» **Task material**:
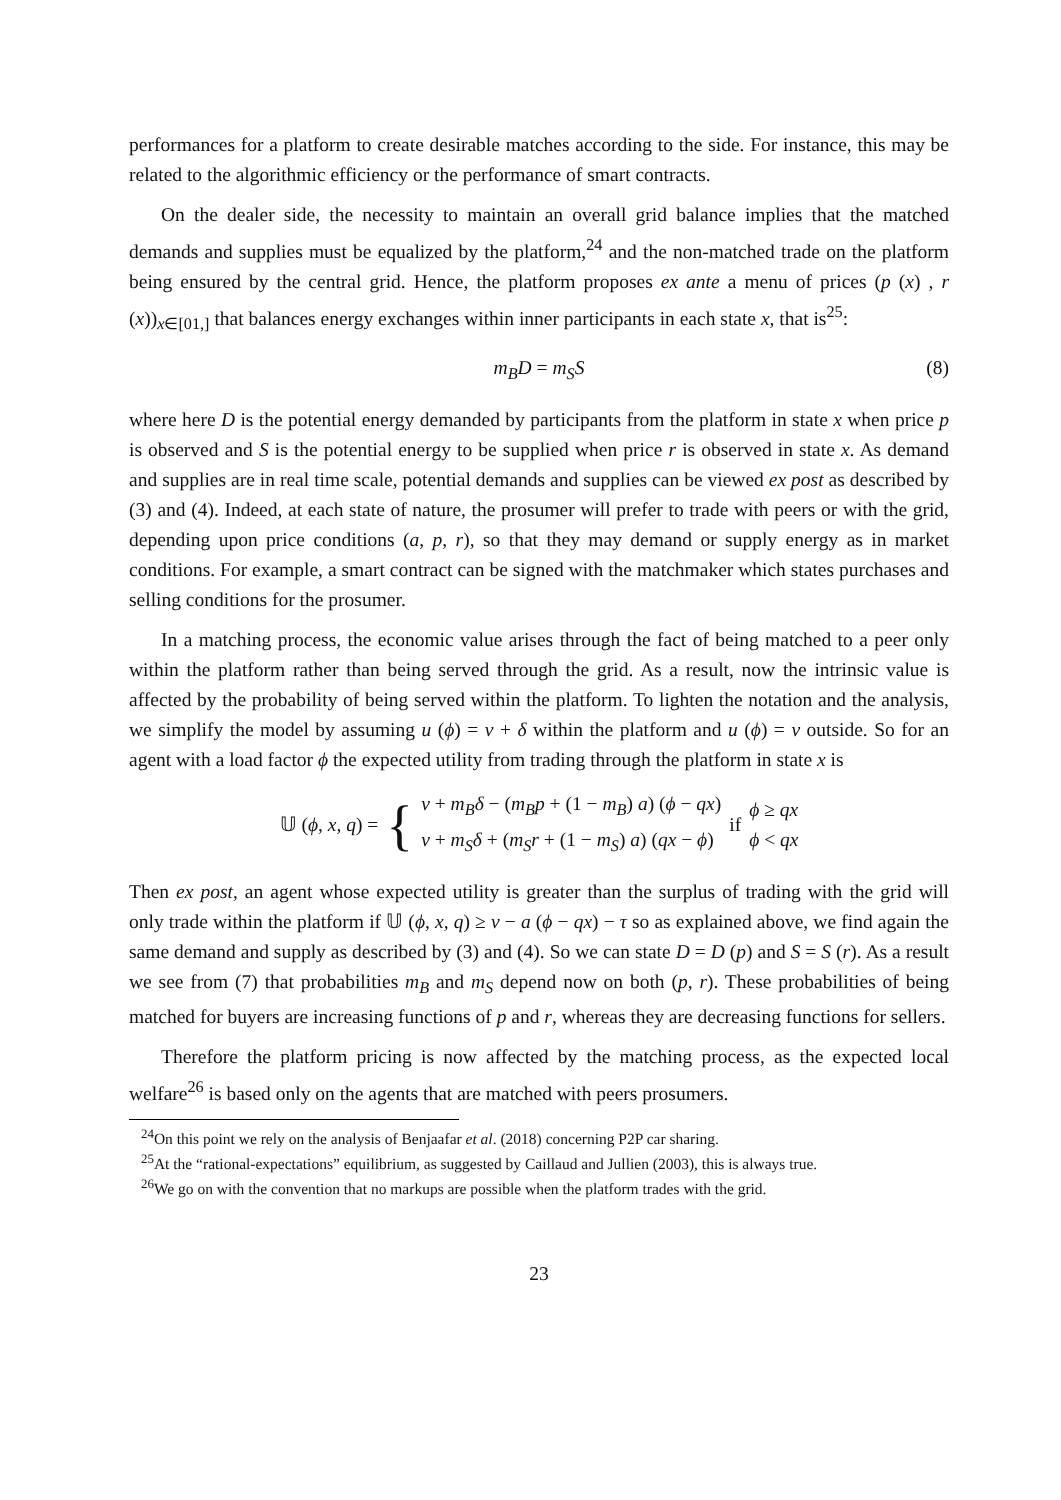performances for a platform to create desirable matches according to the side. For instance, this may be related to the algorithmic efficiency or the performance of smart contracts.
On the dealer side, the necessity to maintain an overall grid balance implies that the matched demands and supplies must be equalized by the platform,<sup>24</sup> and the non-matched trade on the platform being ensured by the central grid. Hence, the platform proposes ex ante a menu of prices (p (x) , r (x))<sub>x∈[01,]</sub> that balances energy exchanges within inner participants in each state x, that is<sup>25</sup>:
m<sub>B</sub>D = m<sub>S</sub>S (8)
where here D is the potential energy demanded by participants from the platform in state x when price p is observed and S is the potential energy to be supplied when price r is observed in state x. As demand and supplies are in real time scale, potential demands and supplies can be viewed ex post as described by (3) and (4). Indeed, at each state of nature, the prosumer will prefer to trade with peers or with the grid, depending upon price conditions (a, p, r), so that they may demand or supply energy as in market conditions. For example, a smart contract can be signed with the matchmaker which states purchases and selling conditions for the prosumer.
In a matching process, the economic value arises through the fact of being matched to a peer only within the platform rather than being served through the grid. As a result, now the intrinsic value is affected by the probability of being served within the platform. To lighten the notation and the analysis, we simplify the model by assuming u (ϕ) = v + δ within the platform and u (ϕ) = v outside. So for an agent with a load factor ϕ the expected utility from trading through the platform in state x is
𝕌 (ϕ, x, q) = { v + m<sub>B</sub>δ − (m<sub>B</sub>p + (1 − m<sub>B</sub>) a) (ϕ − qx)
v + m<sub>S</sub>δ + (m<sub>S</sub>r + (1 − m<sub>S</sub>) a) (qx − ϕ) if ϕ ≥ qx
ϕ < qx
Then ex post, an agent whose expected utility is greater than the surplus of trading with the grid will only trade within the platform if 𝕌 (ϕ, x, q) ≥ v − a (ϕ − qx) − τ so as explained above, we find again the same demand and supply as described by (3) and (4). So we can state D = D (p) and S = S (r). As a result we see from (7) that probabilities m<sub>B</sub> and m<sub>S</sub> depend now on both (p, r). These probabilities of being matched for buyers are increasing functions of p and r, whereas they are decreasing functions for sellers.
Therefore the platform pricing is now affected by the matching process, as the expected local welfare<sup>26</sup> is based only on the agents that are matched with peers prosumers.
<sup>24</sup> On this point we rely on the analysis of Benjaafar et al. (2018) concerning P2P car sharing.
<sup>25</sup> At the “rational-expectations” equilibrium, as suggested by Caillaud and Jullien (2003), this is always true.
<sup>26</sup> We go on with the convention that no markups are possible when the platform trades with the grid.
23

» **What to work on**: Using only the data above, copy out the lines that include the word "process".

» **Result for this exercise**:
In a matching process, the economic value arises through the fact of being matched to a peer only within the platform rather than being served through the grid. As a result, now the intrinsic value is affected by the probability of being served within the platform. To lighten the notation and the analysis, we simplify the model by assuming u (ϕ) = v + δ within the platform and u (ϕ) = v outside. So for an agent with a load factor ϕ the expected utility from trading through the platform in state x is
Therefore the platform pricing is now affected by the matching process, as the expected local welfare<sup>26</sup> is based only on the agents that are matched with peers prosumers.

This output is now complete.